Hereinafter, the present invention will be explained in more detail with reference to the drawings.

FIG. 6 is a diagram showing one embodiment of the present invention, and FIG. 4 is an operation explanatory diagram showing signals of each part. In FIG. 3, 6 is an oscillator with an output frequency equal to the write frequency, and 7 is a plurality of types of signals 8, 9, and 10 (
In Figure 4, (a), 'b), (c) respectively.
11 is a read pulse 1.
and one output signal 8 of the signal generator 7 ((a) in Fig. 4).
) is given to the phase detector 2, and the optimal phase is determined as the data separation signal 5 for the read pulse 1 (indicated by (d) in FIG. 4) from among the signals 8, 9, and 10 according to the detected output. (9 in Figure 3. (b) in Figure 4: This is a selection circuit that selects 1. The signal shown as (a) in Figure 4 is divided into three parts A, B, and C. The phase detector detects in which part of A, B, or C the read pulse shown as (d) is located.In part (a) of FIG. There are parts A, B, and C, respectively, because the phase relationship between the data separation signal and the read pulse is defined from the level change point of the data separation signal to the level change point, and the no-i level period is also the low-level period. This is because they have the same meaning. In the case shown in Figure 4, the lead nozzle (d) is in the part B, so the signal with the optimal phase as the data separation signal is (b). The selection circuit 11 selects the signal (b) (signal 9 in FIG. 3) as the data separation signal 5 and outputs it.
If the read pulse is in part A, signal (a) is selected, and if it is in part C, signal (C) is selected. If A and B, B,! :C, When there is a read pulse between C and A, the same signal as when it was at either part, for example, the signal (a), (
You may decide to select the signals (a) and (C) as the data separation signals, or you may decide to select the signals (a) and (b) as the data separation signals.
), (c) and a different phase (for example, the intermediate phase of each)
It is also possible to prepare the following signals and select each one. In the embodiment shown in FIG. 3, signals with three types of phases are used as targets to be selected as data separation signals, but the number of signals may be four or more types, for example. However, in that case, it goes without saying that it is necessary to perform phase detection according to the type.
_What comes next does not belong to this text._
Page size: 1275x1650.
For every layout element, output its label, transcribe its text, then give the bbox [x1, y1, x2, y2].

The key is to prepare in advance multiple types of signals that have a frequency equal to the write frequency and differ only in phase, and then select and use the one with the optimal phase for the read pulse as the data separation signal. be.
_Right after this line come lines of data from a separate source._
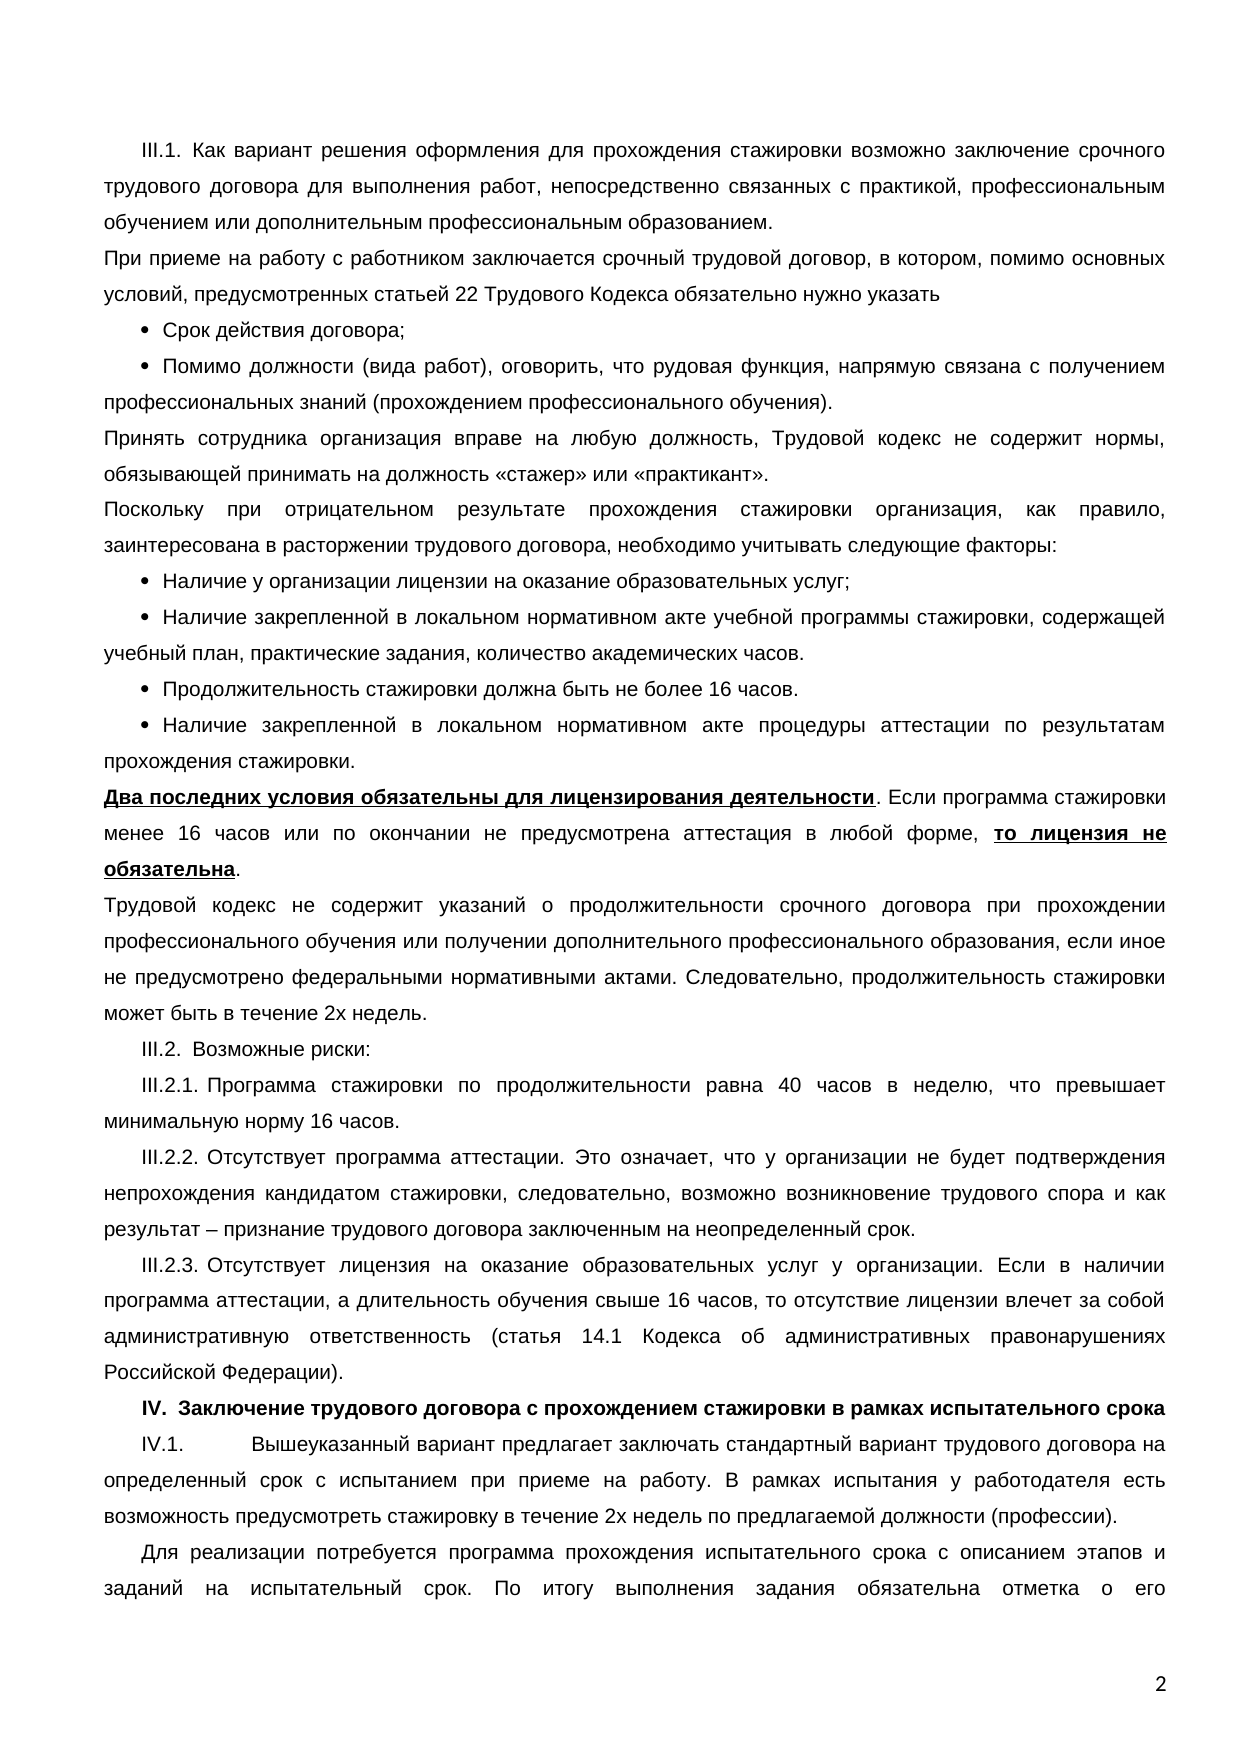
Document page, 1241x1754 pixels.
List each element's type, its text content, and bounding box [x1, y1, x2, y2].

list Вышеуказанный вариант предлагает заключать стандартный вариант трудового договора на определенный срок с испытанием при приеме на работу. В рамках испытания у работодателя есть возможность предусмотреть стажировку в течение 2х недель по предлагаемой должности (профессии). [103, 1432, 1167, 1528]
list Возможные риски: [103, 1037, 1167, 1061]
list Как вариант решения оформления для прохождения стажировки возможно заключение срочного трудового договора для выполнения работ, непосредственно связанных с практикой, профессиональным обучением или дополнительным профессиональным образованием. [103, 138, 1167, 233]
text Два последних условия обязательны для лицензирования деятельности. Если программа стажировки менее 16 часов или по окончании не предусмотрена аттестация в любой форме, то лицензия не обязательна. [103, 785, 1167, 881]
list Помимо должности (вида работ), оговорить, что рудовая функция, напрямую связана с получением профессиональных знаний (прохождением профессионального обучения). [103, 353, 1167, 413]
list Наличие у организации лицензии на оказание образовательных услуг; [103, 569, 1167, 593]
list Заключение трудового договора с прохождением стажировки в рамках испытательного срока [103, 1396, 1167, 1420]
list Срок действия договора; [103, 317, 1167, 341]
list Наличие закрепленной в локальном нормативном акте учебной программы стажировки, содержащей учебный план, практические задания, количество академических часов. [103, 605, 1167, 665]
text При приеме на работу с работником заключается срочный трудовой договор, в котором, помимо основных условий, предусмотренных статьей 22 Трудового Кодекса обязательно нужно указать [103, 246, 1167, 305]
text Принять сотрудника организация вправе на любую должность, Трудовой кодекс не содержит нормы, обязывающей принимать на должность «стажер» или «практикант». [103, 425, 1167, 485]
list Отсутствует программа аттестации. Это означает, что у организации не будет подтверждения непрохождения кандидатом стажировки, следовательно, возможно возникновение трудового спора и как результат – признание трудового договора заключенным на неопределенный срок. [103, 1144, 1167, 1240]
list Наличие закрепленной в локальном нормативном акте процедуры аттестации по результатам прохождения стажировки. [103, 713, 1167, 773]
list Продолжительность стажировки должна быть не более 16 часов. [103, 677, 1167, 701]
list Программа стажировки по продолжительности равна 40 часов в неделю, что превышает минимальную норму 16 часов. [103, 1073, 1167, 1133]
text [103, 1540, 1167, 1600]
text Трудовой кодекс не содержит указаний о продолжительности срочного договора при прохождении профессионального обучения или получении дополнительного профессионального образования, если иное не предусмотрено федеральными нормативными актами. Следовательно, продолжительность стажировки может быть в течение 2х недель. [103, 893, 1167, 1025]
list Отсутствует лицензия на оказание образовательных услуг у организации. Если в наличии программа аттестации, а длительность обучения свыше 16 часов, то отсутствие лицензии влечет за собой административную ответственность (статья 14.1 Кодекса об административных правонарушениях Российской Федерации). [103, 1252, 1167, 1384]
text Поскольку при отрицательном результате прохождения стажировки организация, как правило, заинтересована в расторжении трудового договора, необходимо учитывать следующие факторы: [103, 497, 1167, 557]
As explained above, according to the present invention, the data separation signal generation circuit, which conventionally has been constructed mostly from analog circuits and thus tends to be expensive, can be constructed from a simple digital circuit, resulting in inexpensive and high-performance data demodulation. A device is obtained.
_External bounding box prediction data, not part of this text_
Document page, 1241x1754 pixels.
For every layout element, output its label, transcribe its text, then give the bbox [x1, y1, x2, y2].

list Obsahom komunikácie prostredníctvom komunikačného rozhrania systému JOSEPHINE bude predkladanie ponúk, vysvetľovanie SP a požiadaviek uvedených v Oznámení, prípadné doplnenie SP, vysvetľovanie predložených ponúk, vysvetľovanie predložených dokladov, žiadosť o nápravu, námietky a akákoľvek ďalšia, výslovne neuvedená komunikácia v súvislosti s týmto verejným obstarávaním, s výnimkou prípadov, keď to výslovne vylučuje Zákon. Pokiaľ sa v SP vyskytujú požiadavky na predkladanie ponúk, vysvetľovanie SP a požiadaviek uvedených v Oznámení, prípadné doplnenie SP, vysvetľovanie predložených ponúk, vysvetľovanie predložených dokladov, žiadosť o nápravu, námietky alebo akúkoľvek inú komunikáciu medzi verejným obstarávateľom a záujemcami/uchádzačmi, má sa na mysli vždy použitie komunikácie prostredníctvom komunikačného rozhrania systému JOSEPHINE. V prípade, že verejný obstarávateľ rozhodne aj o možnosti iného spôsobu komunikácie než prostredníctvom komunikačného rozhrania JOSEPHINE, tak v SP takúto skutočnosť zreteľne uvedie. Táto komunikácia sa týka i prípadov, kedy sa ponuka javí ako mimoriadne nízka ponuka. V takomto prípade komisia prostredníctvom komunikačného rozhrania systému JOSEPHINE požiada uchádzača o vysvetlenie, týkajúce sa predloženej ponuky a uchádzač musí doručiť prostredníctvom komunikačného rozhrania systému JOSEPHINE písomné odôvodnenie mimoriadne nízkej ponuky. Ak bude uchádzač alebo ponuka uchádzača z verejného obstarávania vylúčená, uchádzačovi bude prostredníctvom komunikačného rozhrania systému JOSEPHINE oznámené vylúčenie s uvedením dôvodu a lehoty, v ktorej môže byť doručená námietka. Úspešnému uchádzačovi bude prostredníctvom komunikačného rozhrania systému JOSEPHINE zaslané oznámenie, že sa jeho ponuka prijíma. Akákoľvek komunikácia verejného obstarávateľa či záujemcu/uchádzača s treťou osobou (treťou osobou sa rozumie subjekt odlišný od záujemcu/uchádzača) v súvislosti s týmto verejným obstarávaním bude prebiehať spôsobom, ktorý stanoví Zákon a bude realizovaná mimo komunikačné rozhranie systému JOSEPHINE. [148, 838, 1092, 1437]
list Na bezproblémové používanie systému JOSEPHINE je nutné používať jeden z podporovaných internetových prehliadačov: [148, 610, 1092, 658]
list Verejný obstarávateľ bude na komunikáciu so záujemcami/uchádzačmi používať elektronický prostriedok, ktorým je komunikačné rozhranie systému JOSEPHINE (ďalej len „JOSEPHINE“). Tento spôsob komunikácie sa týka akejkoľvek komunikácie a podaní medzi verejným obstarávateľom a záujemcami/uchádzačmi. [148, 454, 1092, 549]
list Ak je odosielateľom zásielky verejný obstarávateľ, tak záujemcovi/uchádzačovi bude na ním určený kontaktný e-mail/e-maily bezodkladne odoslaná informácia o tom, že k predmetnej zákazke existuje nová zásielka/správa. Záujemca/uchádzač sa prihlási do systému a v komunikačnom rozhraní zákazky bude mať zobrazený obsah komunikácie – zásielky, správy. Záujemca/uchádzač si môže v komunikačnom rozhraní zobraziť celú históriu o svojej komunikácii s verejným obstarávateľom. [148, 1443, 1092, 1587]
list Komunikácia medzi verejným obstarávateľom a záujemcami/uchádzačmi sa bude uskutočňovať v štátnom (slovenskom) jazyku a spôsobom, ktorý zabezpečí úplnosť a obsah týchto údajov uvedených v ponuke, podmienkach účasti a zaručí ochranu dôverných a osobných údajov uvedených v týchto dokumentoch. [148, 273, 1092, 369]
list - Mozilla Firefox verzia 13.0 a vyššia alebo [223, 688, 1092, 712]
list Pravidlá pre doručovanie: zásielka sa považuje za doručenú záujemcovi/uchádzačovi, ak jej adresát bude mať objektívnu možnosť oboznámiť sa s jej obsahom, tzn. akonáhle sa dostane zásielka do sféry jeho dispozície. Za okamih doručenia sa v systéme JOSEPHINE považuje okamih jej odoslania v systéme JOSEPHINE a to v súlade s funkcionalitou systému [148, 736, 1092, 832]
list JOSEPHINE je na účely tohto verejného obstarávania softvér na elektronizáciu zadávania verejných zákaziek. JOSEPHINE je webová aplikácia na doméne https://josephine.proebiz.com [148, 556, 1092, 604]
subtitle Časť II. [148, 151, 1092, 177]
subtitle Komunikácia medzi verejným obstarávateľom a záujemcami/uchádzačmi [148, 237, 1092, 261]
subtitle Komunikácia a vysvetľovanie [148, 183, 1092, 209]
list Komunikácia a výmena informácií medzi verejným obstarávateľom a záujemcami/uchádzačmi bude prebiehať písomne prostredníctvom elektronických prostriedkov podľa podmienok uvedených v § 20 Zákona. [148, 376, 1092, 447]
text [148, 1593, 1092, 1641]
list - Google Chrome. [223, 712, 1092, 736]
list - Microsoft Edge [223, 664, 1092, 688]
[Brief explanation of drawings]

FIG. 1 is a waveform diagram illustrating the operation of an example of a conventional data separation signal generation circuit. 1... Read pulse 2... Phase detector 5... Data separation signal 6... Excavator 7.・Signal generator 8.9.10...Signals 11 with equal frequencies and different phases...Selective circuit agent Patent attorney Bo 1) Li Xin 1st 2nd Figure $3 Diagram 4

Claims (1)

[Claims] A data demodulator that generates a data separation signal for separating and reproducing data from a composite pulse of a data pulse and a clock pulse read from a storage device includes an oscillator having an output frequency equal to the write frequency of the storage device, and an oscillator output from the oscillator output. a signal generator that generates a plurality of types of signals each having a different phase; a phase detector that detects a phase difference between the oscillator output and the composite pulse; and a plurality of outputs of the signal generator according to the output of the phase detector. a selection circuit that selects one of the signals and outputs it as the data separation signal.